Okay, so maybe this day, the brisk walk had led not to writing but rather to more of the morose and desperate outlook and hours of aimless walking and a few more terrible minutes at the typewriter and a few gorgeous minutes (those immediately following the five o’clock whistle and the untwisting of the gin cap) that he spent at his window looking at New York Harbor and Lower Manhattan, imagining how it would be when his stupid self-help book turned out to actually be a work of truth and power, of forgiveness and rebirth. Old friends would get back in touch; they’d say, I always knew you had it in you, Mark . His home would become a salon, with smart and worldly people who cared about ideas and distant struggles and good food and him.

And the stupid little fantasy buoyed him, and he found that a glorious evening waited outside. He walked east, the sun throwing his shadow long. His neighborhood was teeming with prosperous liberals and the harmless homeless, and he steered himself into a restaurant to find food and to douse again — with Thai beer, it turned out to be that night — the worry and fear that had stolen another day.

The next day, Blinc’s office called. Not with a reprieve on the book ( I’m sorry to inform you that Marjorie Blinc was mauled to death by her vizslas was what he’d secretly hoped to hear when he answered), but at least with a paying gig, the very next day. An overnight to Chicago, at Conch’s expense, to lead a morning seminar for…it wasn’t clear to him for whom. But anyway, it would be a break from the writing, and he’d probably get ten grand for it. That’s what he’d gotten last month for a similar-sounding gig. That would keep a few hounds from the door. He could hold off the Croatian with the threatening son, keep his mom’s car lease a few more months, find an electrician to bring his apartment into compliance, and the rest would go toward the worst of the credit cards.

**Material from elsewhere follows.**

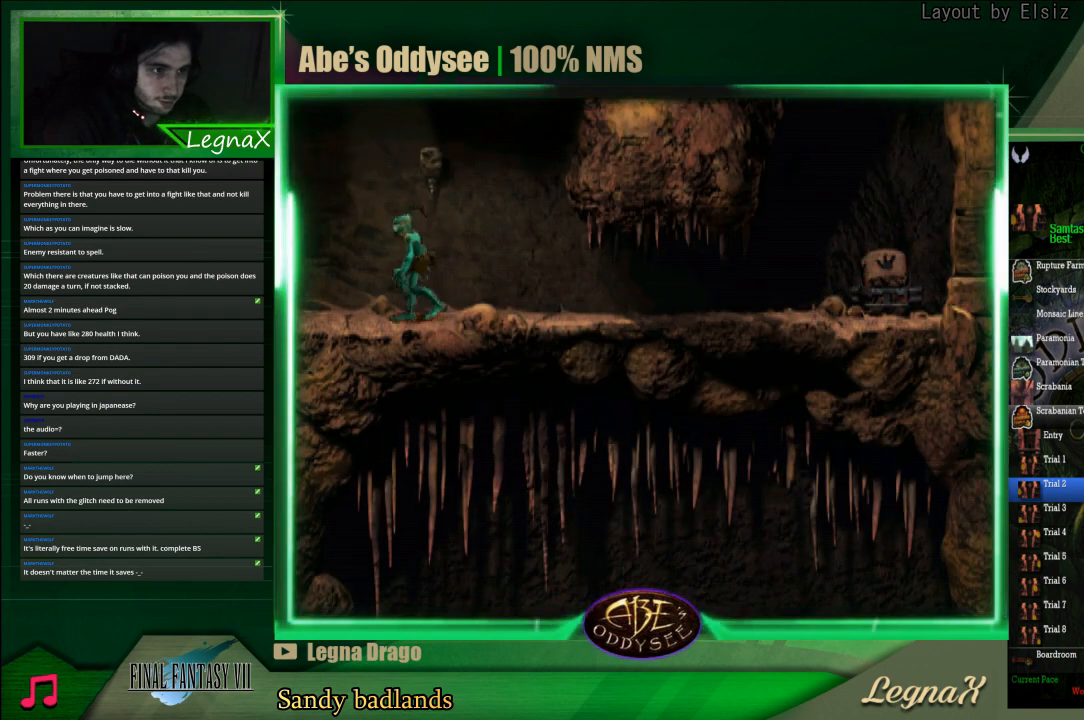
{"buttons": [], "left_stick": "up", "events": []}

Mark hadn’t actually spoken to Blinc since that unfortunate dinner in East London. She was conveying her displeasure and impatience with him by communicating only via underlings. Her chief assistant called him with the news of the Chicago trip, but it was a lesser assistant who waited until the next morning to send through the itinerary-and-engagement-specifics letter.

It could hardly be worse. He was to be on a “moderated panel” in a bookstore. It wasn’t clear even that he was the headliner. And then the really bad news: the whole thing was considered a promotional event, to which he was obligated by contract. There would be no honorarium. Hotel, airfare, and probably some fucking bagels. That was it.

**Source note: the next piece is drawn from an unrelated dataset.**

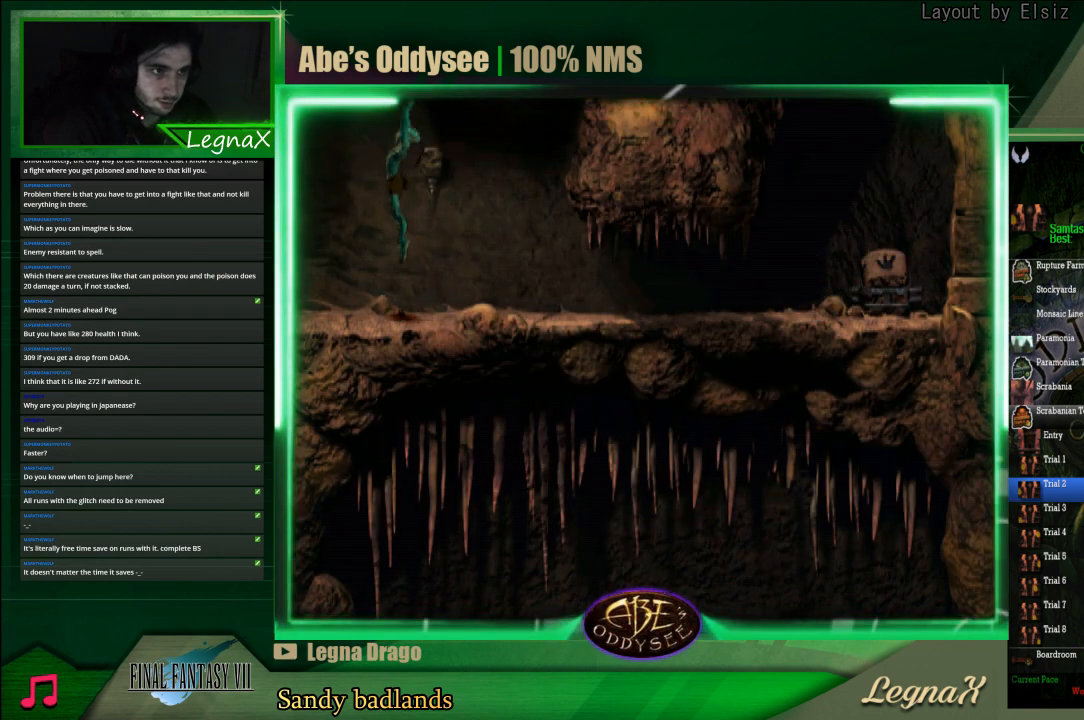
{"buttons": [], "left_stick": "up", "events": []}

The bookstore wasn’t even in Chicago. It turned out be in a suburb the name of which Mark did not recognize. Transport from airport to hotel was by shuttle van. The hotel belonged to a sub-brand of a better hotel and was only a few steps above the kind in which they shove the flight-bumped. It had a lot of frosted glass; the lobby plants needed dusting; in the elevators and even in Mark’s chill, dank room, there was an abundance of cheap advertising for local attractions and services — sky-diving, a cheese museum, a steakhouse called El Primo.